STACY STOP WRITING THIS POST. GET IN THERE. (<——Talking to myself. Okay, shouting.)
Stacy,
I was so focused on saving the kestrel & never considered taking the camera from my desk. Dumb! She was beautiful! There are no vegetarian birds of prey – but fear not, those of us who drive 3 hours every day find plenty of fresh roadkill that usually gets wasted (I hate seeing dead creatures on the roads – but its even worse to allow it to go to waste). A co-worker leaked this story idea to Candy Thompson, a Baltimore Sun outdoors reporter who called me for my dumb quotes.

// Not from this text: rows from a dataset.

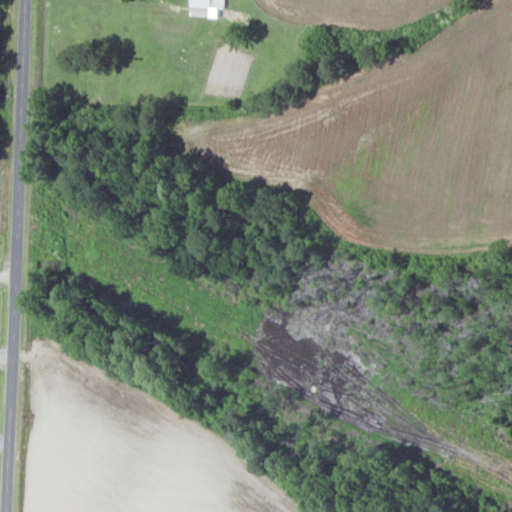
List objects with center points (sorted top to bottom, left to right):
building: (206, 6)
road: (18, 256)
power tower: (318, 382)
road: (6, 446)
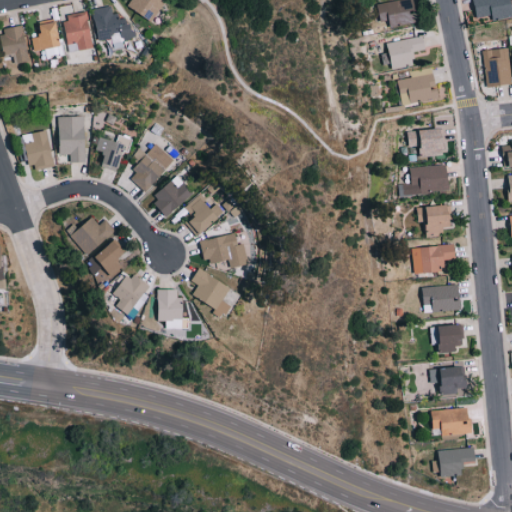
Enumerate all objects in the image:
road: (12, 2)
building: (145, 7)
building: (486, 8)
building: (398, 12)
building: (111, 25)
building: (78, 29)
building: (13, 44)
building: (404, 51)
building: (496, 66)
building: (417, 88)
road: (494, 117)
building: (72, 137)
road: (317, 139)
building: (426, 141)
building: (38, 150)
building: (505, 155)
building: (151, 167)
building: (426, 180)
building: (507, 185)
road: (92, 195)
building: (171, 196)
building: (200, 216)
building: (434, 218)
building: (508, 224)
building: (91, 234)
building: (224, 250)
road: (485, 254)
building: (436, 257)
building: (1, 261)
building: (107, 261)
road: (40, 265)
building: (509, 265)
building: (211, 292)
building: (130, 294)
building: (511, 296)
building: (441, 297)
building: (170, 308)
building: (447, 336)
building: (448, 379)
road: (25, 386)
building: (451, 421)
road: (227, 434)
building: (453, 461)
road: (415, 507)
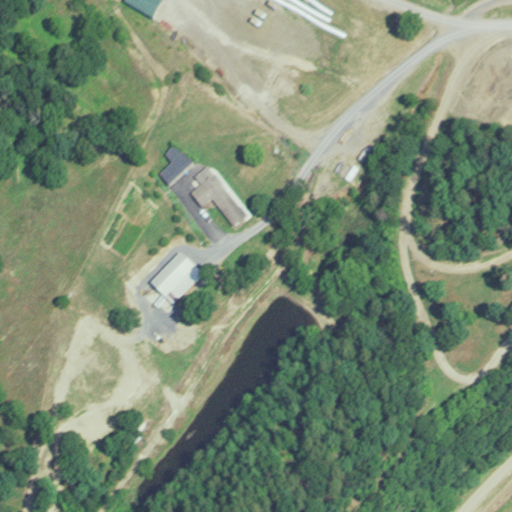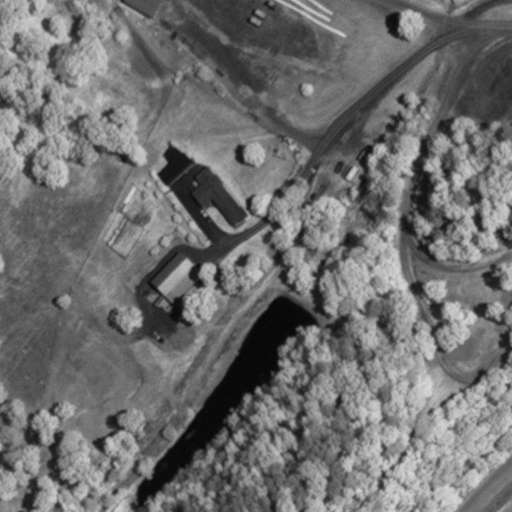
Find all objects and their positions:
building: (144, 6)
building: (173, 164)
building: (217, 197)
building: (175, 276)
building: (510, 308)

We got 13″ of rain the day after the kestrel rescue – by then she was safely dry & eating squirrel parts in the falconer’s house. The day after the flooding, I rescued a massive snapping turtle (30 lbs+) from the road. There were other cars stopped but they didn’t know the “snapping turtle grip” in which you slip your left hand up over the top shell (carapace) and under – right behind the head, while the right hand grasps the back of the shell above the tail, thus avoiding the jaws and sharp claws. Once again, no pics. A good week for rescues – but a lousy week for photos!

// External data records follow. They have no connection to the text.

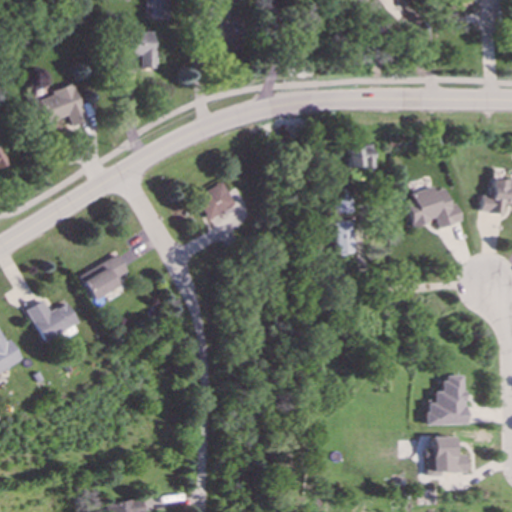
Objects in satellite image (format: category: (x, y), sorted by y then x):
building: (457, 3)
building: (153, 9)
building: (226, 35)
building: (137, 47)
road: (277, 55)
road: (240, 89)
building: (59, 106)
road: (240, 117)
building: (357, 157)
building: (495, 196)
building: (212, 201)
building: (338, 201)
building: (427, 209)
building: (339, 237)
building: (99, 277)
building: (47, 320)
road: (200, 332)
building: (6, 354)
road: (508, 363)
building: (444, 403)
building: (438, 457)
building: (122, 506)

I hate the hurtful term “slut” when used for either sex, but always thought the male equivalent of the term was “satyr” – not a word in current usage.
Yes, I’m stalling getting out there on the road again…sigh, sign, sigh here too.
What a great shot that is. Makes me think of cold.
I start every morning by playing the mandolin for a bit. I think it starts the wheels turning somehow, because I will typically come out of my morning stupor much faster. Maybe banjo time?
Rick!! A snapping turtle!! Snapping turtles were the terrors of my childhood. I used to swim in a pond that had them. But thank god for people like you. (Scary things deserve to live, too.) You really must get photographs though. I want to see the creatures you rescue.
Steve, that is such a lovely, lovely, idea.